* ENTRIES SUPPLIED *
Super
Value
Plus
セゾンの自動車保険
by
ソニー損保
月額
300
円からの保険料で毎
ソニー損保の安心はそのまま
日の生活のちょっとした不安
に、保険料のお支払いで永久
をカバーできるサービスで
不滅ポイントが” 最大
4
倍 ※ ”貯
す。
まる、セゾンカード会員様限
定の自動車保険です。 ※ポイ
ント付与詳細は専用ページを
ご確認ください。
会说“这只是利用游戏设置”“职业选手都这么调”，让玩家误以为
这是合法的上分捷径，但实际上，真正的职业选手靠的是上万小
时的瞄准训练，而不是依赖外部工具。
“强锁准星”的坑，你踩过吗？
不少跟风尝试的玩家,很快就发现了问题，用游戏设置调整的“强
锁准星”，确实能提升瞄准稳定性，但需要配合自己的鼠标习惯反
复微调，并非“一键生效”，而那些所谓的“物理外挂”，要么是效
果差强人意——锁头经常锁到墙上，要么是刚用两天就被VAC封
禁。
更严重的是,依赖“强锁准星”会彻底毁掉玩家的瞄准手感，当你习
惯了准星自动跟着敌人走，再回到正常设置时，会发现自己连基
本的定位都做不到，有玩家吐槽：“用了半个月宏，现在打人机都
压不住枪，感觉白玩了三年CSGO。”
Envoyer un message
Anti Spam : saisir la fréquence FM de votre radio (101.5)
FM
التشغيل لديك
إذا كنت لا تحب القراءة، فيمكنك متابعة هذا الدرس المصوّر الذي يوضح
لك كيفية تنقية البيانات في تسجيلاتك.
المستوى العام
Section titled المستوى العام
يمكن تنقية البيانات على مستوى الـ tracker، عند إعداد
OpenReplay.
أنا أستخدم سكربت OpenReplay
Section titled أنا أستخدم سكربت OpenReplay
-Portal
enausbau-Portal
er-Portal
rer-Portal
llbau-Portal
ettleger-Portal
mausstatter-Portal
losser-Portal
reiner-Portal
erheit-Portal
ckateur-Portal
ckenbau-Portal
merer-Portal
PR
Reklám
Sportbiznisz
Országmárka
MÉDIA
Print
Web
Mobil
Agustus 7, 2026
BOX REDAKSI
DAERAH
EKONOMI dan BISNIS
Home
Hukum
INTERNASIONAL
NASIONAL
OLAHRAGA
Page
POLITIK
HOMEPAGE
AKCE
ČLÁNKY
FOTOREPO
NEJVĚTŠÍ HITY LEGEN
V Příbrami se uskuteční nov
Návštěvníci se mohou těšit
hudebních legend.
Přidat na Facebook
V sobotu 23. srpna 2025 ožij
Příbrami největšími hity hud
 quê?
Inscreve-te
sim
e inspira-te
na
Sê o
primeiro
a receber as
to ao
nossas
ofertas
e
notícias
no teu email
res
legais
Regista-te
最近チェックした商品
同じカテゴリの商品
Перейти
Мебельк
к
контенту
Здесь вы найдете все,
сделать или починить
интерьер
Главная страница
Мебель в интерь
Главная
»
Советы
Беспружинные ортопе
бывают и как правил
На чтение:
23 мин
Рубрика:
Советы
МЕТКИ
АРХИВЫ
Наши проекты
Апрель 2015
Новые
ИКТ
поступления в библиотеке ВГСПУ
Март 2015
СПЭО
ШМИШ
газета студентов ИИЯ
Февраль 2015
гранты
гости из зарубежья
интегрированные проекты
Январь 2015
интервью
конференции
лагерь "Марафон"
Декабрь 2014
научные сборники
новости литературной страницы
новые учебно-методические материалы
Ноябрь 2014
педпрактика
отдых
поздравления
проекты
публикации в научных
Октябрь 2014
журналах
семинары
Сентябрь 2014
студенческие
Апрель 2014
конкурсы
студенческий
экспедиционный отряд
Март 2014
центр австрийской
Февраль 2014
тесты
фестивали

* WHAT YOU NEED TO DO *
Total up the lines in the listing above that include "OpenReplay". Give the number by itself.

* EXPECTED OUTPUT *
3